Commercial plumber working on HVAC pipework installation in UK construction site
Skilled pipefitter commissioning large-scale HVAC pipework on a modern UK construction site.

Official JIB-PMES Announcement: Key Details

The JIB-PMES announced the agreement on 26 November 2025, confirming that the industrial parties (employers and unions) had reached consensus on wage and allowance increases for the next two years.

Core Agreement Terms:

  • 5 January 2026: All NWRA wages and allowances increase by 3.4%

  • 4 January 2027: All NWRA wages and allowances increase by 3.4%

  • Lodging allowance: Increases from £51.59 to £53.40 per night (January 2026)

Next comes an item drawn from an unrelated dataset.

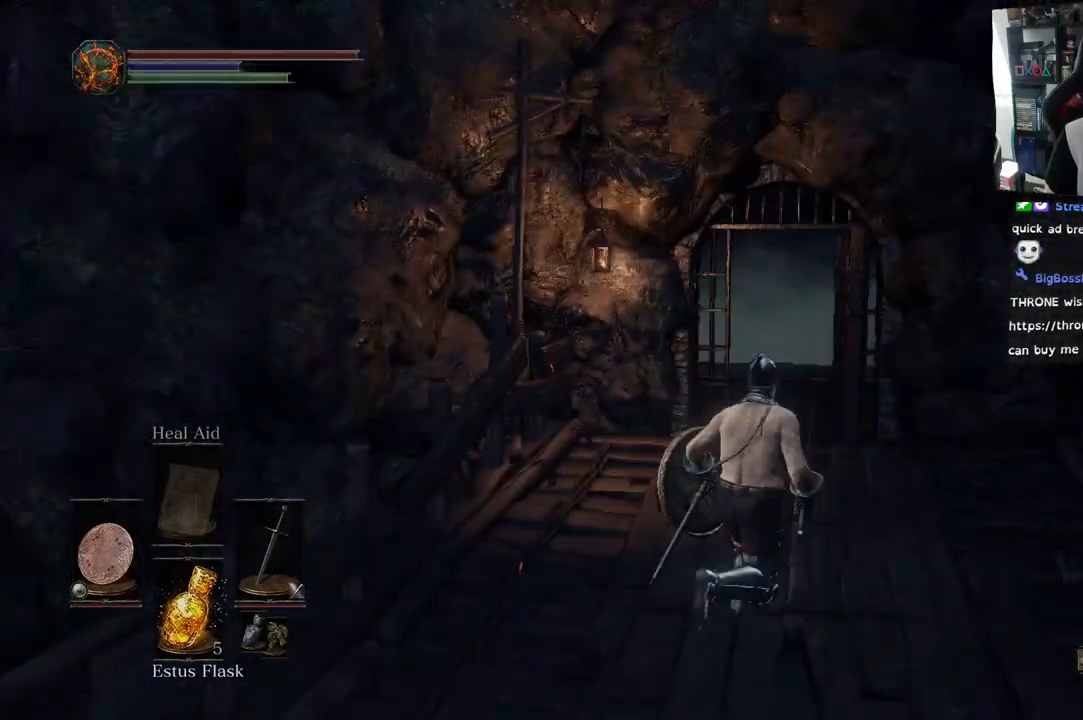
{"buttons": ["CIRCLE"], "left_stick": "up", "right_stick": "center", "events": [[33, "CIRCLE", "down"], [33, "right_stick", "center"], [200, "left_stick", "up"]]}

  • Sick pay: Increases by 2.7% (2026) and 5.3% (2027)

  • Mileage allowance: 45p per mile (existing rate, aligned with HMRC tax-free limit)

  • Welding supplement: 66p per hour (2025), subject to 3.4% uplift

The agreement has been circulated to all JIB-PMES participating employers and contractors. Updated NWRA handbooks reflecting the new rates will be issued in early 2026.

Important Note on Rates:

JIB-PMES has not yet published full hourly rate tables for 2026 and 2027. The rates shown throughout this article are estimates based on applying the 3.4% increase to published 2025 figures. Employers should refer to official JIB-PMES documentation when finalising payroll.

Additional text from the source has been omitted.